A mysterious travelling circus open only in the hours of darkness, with a mass of black and white striped tents, each hosting curious and magical entertainments, is the setting for The Night Circus, one of the autumn's big débuts.
The novel, by American writer Erin Morgenstern, has been a hot international acquisition and was landed by Harvill Secker in the UK just before Frankfurt, reportedly for a "good six-figure sum". It has a global publication date of 13th September (Doubleday is the US house) and Harvill Secker is adding all the bells and whistles, with handsome proofs and an interactive digital marketing campaign created with Failbetter Games in the pipeline.
Confidently written, imaginative, and both accessible and literary, The Night Circus is set in the late 19th century, where a young girl and boy are bound by a pair of warring enchanters to take part in a competition of magical strength. The circus is created as the setting for the contest, a place where their extraordinary acts—the creation of a fantastical ice garden, or a magical carousel—can pass as amazing illusions invented to entertain the public. But the two, although supposed to be fighting each other, fall in love, and find themselves desperate to escape the roles that have been dictated for them by their warlock puppetmasters.
The novel has shades of Susanna Clarke's Jonathan Strange & Mr Norrell and of Diane Setterfield's The Thirteenth Tale, as well as hints of Stephenie Meyer's Twilight with its supernatural star-crossed lovers. No surprise then that film rights have been snapped up by Summit Entertainment, the company behind the "Twilight" movies.
Morgenstern, who lives in Salem, Massachussetts, says her overriding inspiration for her novel was actually the topsy-turvy world of Lewis Carroll's children's classic Alice in Wonderland. In fact, she originally began The Night Circus as a children's book but it hadn't gelled as she'd wanted it to. "Making it more adult gave it a more sophisticated tone which is where it started to work," she says. "And while there are lots of books where a child is going on a magical adventure—like Harry Potter—I'm turning 33 and I didn't want the kids to have all the fun. I wanted something with a maturity to it, to have that belief in magic, but for the magic to have rules and consequences. I read Jonathan Strange & Mr Norrell a few years ago, and loved it, but I wanted to do something a bit lighter—to keep it very dreamlike."
The circus and its magical attractions, sometimes exhilarating, sometimes sinister, are so vividly imagined that it is easy to feel you are wandering through the crowded tents yourself. Morgenstern says she loves loves "immersive" fiction, books where the location feels very real, with all the textures and sounds and smells that involves. And as an artist—she has painted since childhood—the visual quality of the novel is also very marked, with a palette of black and white like the stripy tents of the circus itself.
Morgenstern says she finds stripping out colour "so evocative", and has painted her own version of the black and white Tarot deck used by the circus fortune-teller in the novel.

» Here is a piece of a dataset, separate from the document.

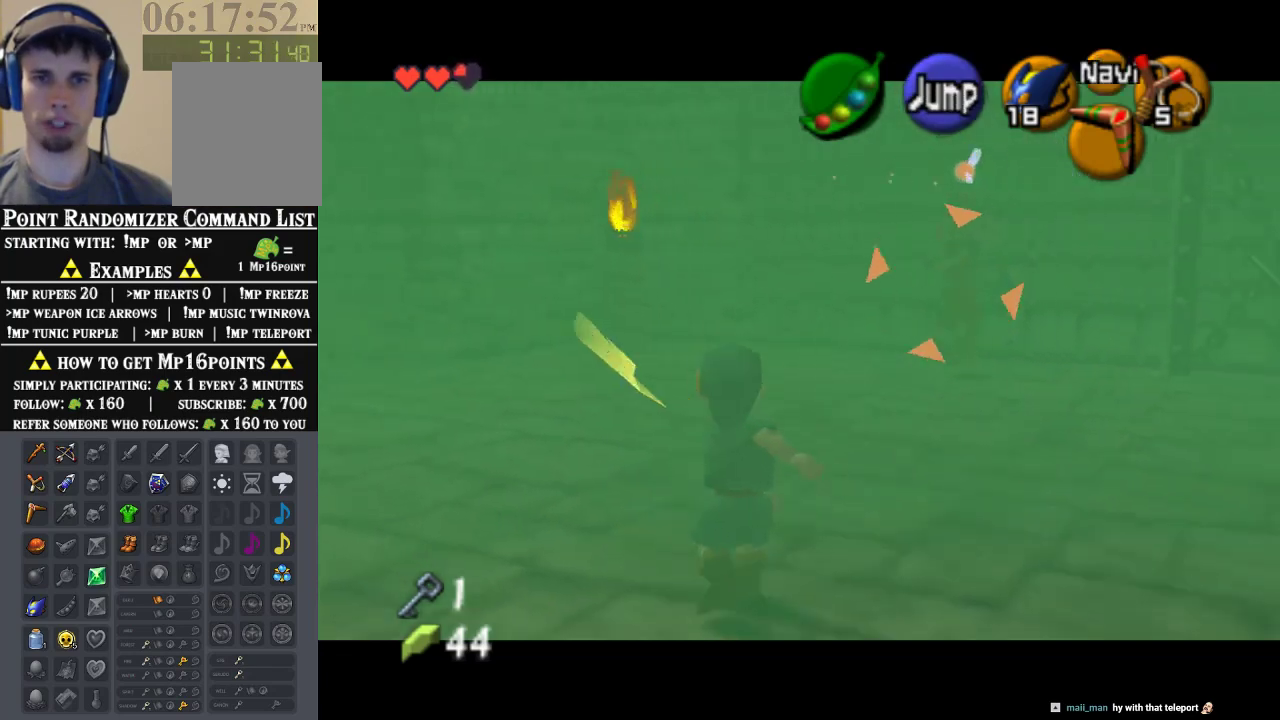
{"dt_ms": 500, "buttons": ["Z"], "left_stick": "up-right", "events": [[100, "left_stick", "down-right"], [300, "left_stick", "up-right"]]}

"I write what I can't paint and I paint what I can't write," is how she puts it. "I think the circus has so much scope to it and my skills as an illustrator are limited. I could maybe paint glimpses of it. But so much is about light—I'm very visual and for entire scenes, I know which direction the light is coming from. Writing is about translating those pictures in my head."
Turning to tarot
Sometimes she struggles to get the pictures into words, and then she's been known to turn to the Tarot deck for help. "I haven't had that many professional readings, but I like divination in general and the Tarot is particularly interesting because the meaning of a card changes with their relation to other cards. I have a deck sitting by my computer and when I'm trying to get a tone or direction, I pull a card and see where it takes me. There are so many different archetypes and scenarios, you can almost outline an entire novel. It makes a great jumping-off point."
Morgenstern calls the attention her novel has received "overwhelming". She will shortly head to San Diego to talk to the film-makers, who she says are "extremely enthusiastic". And in a week or two she is relocating to Boston, which will make an easier base for all the travelling she needs to do to promote the book. It's all "a little bit crazy" because she has never even been out of the US before, she says. "I've got to get a passport."